With so many companies - and countries - choking on the combination of slow growth and massive debt, investors are finding that there's a definite formula for success.
You need to look for companies that have healthy cash reserves, a global presence in a high-growth sector, and whose shares are available at a bargain price.
I've already found one to help get you started.
I'm talking about The Mosaic Co. (NYSE: MOS), an agricultural leader that's positioned to benefit from the worldwide run-up in food prices.
Mosaic is the world's leading producer of concentrated phosphate and potash, two of the primary nutrients required to grow food crops.

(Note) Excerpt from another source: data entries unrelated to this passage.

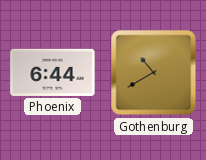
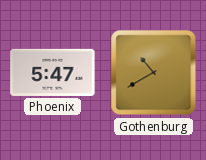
Phoenix: 6:44 -> 5:47
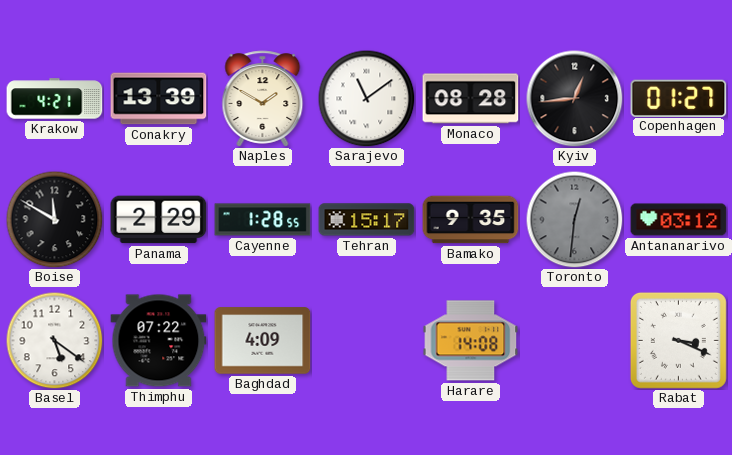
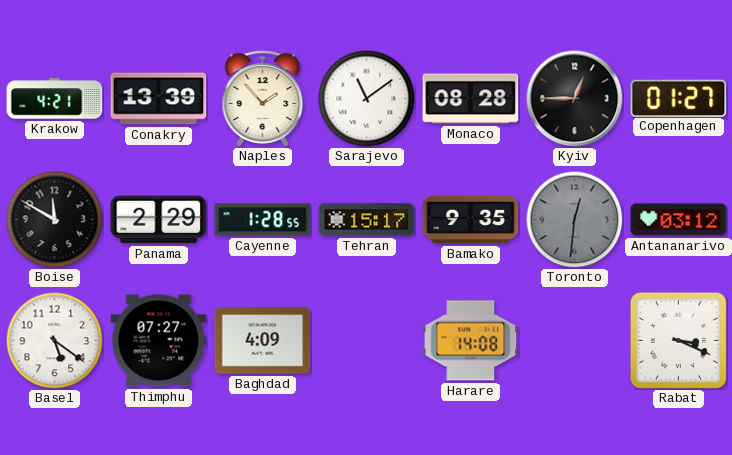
Naples: 1:50 -> 1:53
Kyiv: 12:44 -> 12:45
Thimphu: 07:22 -> 07:27
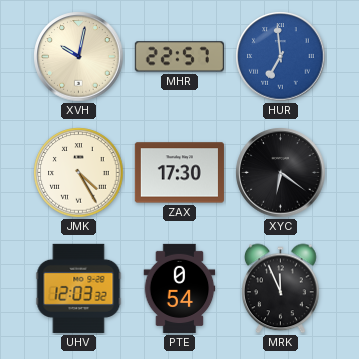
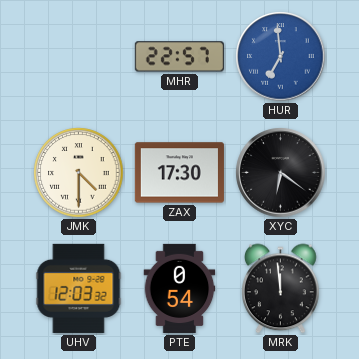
XVH: 10:02 -> none
JMK: 4:25 -> 4:30
MRK: 11:56 -> 11:59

One of the main reasons I really like Mosaic is that it has enough cash - $3 billion - to fund its own growth. It doesn't need to borrow from banks to continue generating profits from crop-nutrient sales.
That's a profitable niche, since global food prices are expected to increase 4% next year, and could climb higher on supply squeezes. Increasing food demand and poor harvests have caused sharp climbs in the price of corn and other crops. And those price increases have translated into higher prices for pork, beef and poultry. The profitable agricultural industry outlook is enticing farmers to grow more, and will create a steady profit stream for Mosaic.
Mosaic's shares recently hit a 52-week low; but don't let that price dip fool you: While the market is currently pricing Mosaic for a significant slowdown in earnings, the reality is far brighter. It's time to buy The Mosaic Co. (**).